By 1692, de Moivre became friends with Edmond Halley and soon after with Isaac Newton himself.[7] In 1695, Halley communicated de Moivre’s first mathematics paper, which arose from his study of fluxions in the Principia Mathematica, to the Royal Society. De Moivre also generalized Newton’s noteworthy binomial theorem into the multinomial theorem. The Royal Society became apprised of this method in 1697, and it made de Moivre a member. Encouraged by Halley, de Moivre turned his attention to astronomy. In 1705, he discovered that “the centripetal force of any planet is directly related to its distance from the centre of the forces and reciprocally related to the product of the diameter of the evolute and the cube of the perpendicular on the tangent.” The mathematician Johann Bernoulli proved this formula in 1710. Despite these successes, de Moivre was unable to obtain an appointment to a chair of mathematics at any university, partly because a bias against his French origins. De Moivre’s main income came from tutoring and it’s believe that he lived in poverty for his entire life.

Abraham de Moivre, "Doctrine of Chance", London, 1718

Abraham de Moivre, “Doctrine of Chance”, London, 1718

Who discovered Calculus?

In 1697 he was elected a Fellow of the Royal Society and in 1712 was appointed to a commission set up by the society to review the claims of Newton and Leibniz as to who discovered calculus. De Moivre continued studying the fields of probability and mathematics until his death in 1754.

The Doctrine of Chances

De Moivre pioneered the development of analytic geometry and the theory of probability by expanding the work of Christiaan Huygens and several members of the Bernoulli family. He also produced the second textbook on probability theory, The Doctrine of Chances: a method of calculating the probabilities of events in play. The first book about games of chance, Liber de ludo aleae (On Casting the Die), was written by Girolamo Cardano in the 1560s,[2] but it was not published until 1663. In the later editions of his book, de Moivre included his unpublished result of 1733, which is the first statement of an approximation to the binomial distribution in terms of what we now call the normal or Gaussian function. The definition of statistical independence—namely, that the probability of a compound event composed of the intersection of statistically independent events is the product of the probabilities of its components—was first stated in de Moivre’s Doctrine.[3]

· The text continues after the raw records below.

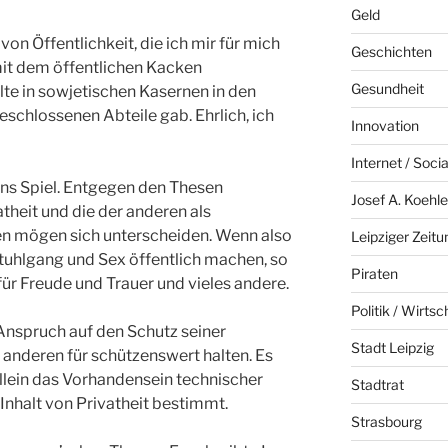
Geld
von Öffentlichkeit, die ich mir für mich
Geschichten
it dem öffentlichen Kacken
Gesundheit
te in sowjetischen Kasernen in den
eschlossenen Abteile gab. Ehrlich, ich
Innovation
Internet / Soci
ins Spiel. Entgegen den Thesen
Josef A. Koehle
heit und die der anderen als
en mögen sich unterscheiden. Wenn also
Leipziger Zeitu
 Stuhlgang und Sex öffentlich machen, so
Piraten
 für Freude und Trauer und vieles andere.
Politik / Wirtsc
Anspruch auf den Schutz seiner
Stadt Leipzig
er anderen für schützenswert halten. Es
allein das Vorhandensein technischer
Stadtrat
Inhalt von Privatheit bestimmt.
Strasbourg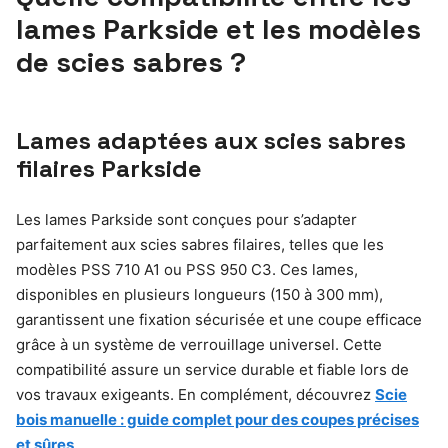
lames Parkside et les modèles
de scies sabres ?
Lames adaptées aux scies sabres
filaires Parkside
Les lames Parkside sont conçues pour s’adapter
parfaitement aux scies sabres filaires, telles que les
modèles PSS 710 A1 ou PSS 950 C3. Ces lames,
disponibles en plusieurs longueurs (150 à 300 mm),
garantissent une fixation sécurisée et une coupe efficace
grâce à un système de verrouillage universel. Cette
compatibilité assure un service durable et fiable lors de
vos travaux exigeants. En complément, découvrez
Scie
bois manuelle : guide complet pour des coupes précises
et sûres
.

Approximation of Factorials

An expression commonly found in probability is n! but before the days of calculators calculating n! for a large n was time consuming. In 1733 de Moivre proposed the formula for estimating a factorial as n! = cnn+1/2e−n. He obtained an approximate expression for the constant c but it was James Stirling who found that c was √(2π) . Therefore, Stirling’s approximation is as much due to de Moivre as it is to Stirling. De Moivre also published an article called “Annuities upon Lives” in which he revealed the normal distribution of the mortality rate over a person’s age. From this he produced a simple formula for approximating the revenue produced by annual payments based on a person’s age.

De Moivre became a member of the Royal Prussian Academy of Sciences in 1735, and in 1754 – five months before his death – the Académie des sciences also honoured him for his achievements as a mathematician with membership. De Moivre, like Cardano, is famed for predicting the day of his own death. He found that he was sleeping 15 minutes longer each night and summing the arithmetic progression, calculated the date of his death as the day when the sleep time reached 24 hours, 27 November 1754. He should be right! [1]

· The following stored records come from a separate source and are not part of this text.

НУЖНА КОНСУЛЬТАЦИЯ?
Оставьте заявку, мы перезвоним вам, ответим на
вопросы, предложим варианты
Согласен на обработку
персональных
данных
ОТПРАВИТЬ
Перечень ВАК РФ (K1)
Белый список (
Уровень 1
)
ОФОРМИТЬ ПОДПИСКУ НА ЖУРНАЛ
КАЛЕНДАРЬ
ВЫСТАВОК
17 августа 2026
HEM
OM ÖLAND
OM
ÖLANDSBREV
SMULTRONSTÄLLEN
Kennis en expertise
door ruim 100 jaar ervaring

“The manner of Demoivre’s death has a certain interest for psychologists. Shortly before it, he declared that it was necessary for him to sleep some ten minutes or a quarter of an hour longer each day than the preceding one: the day after he had thus reached a total of something over twenty-three hours he slept up to the limit of twenty-four hours, and then died in his sleep.”
— W.W.R. Ball, In History of Mathematics (3rd Ed., 1901), 394.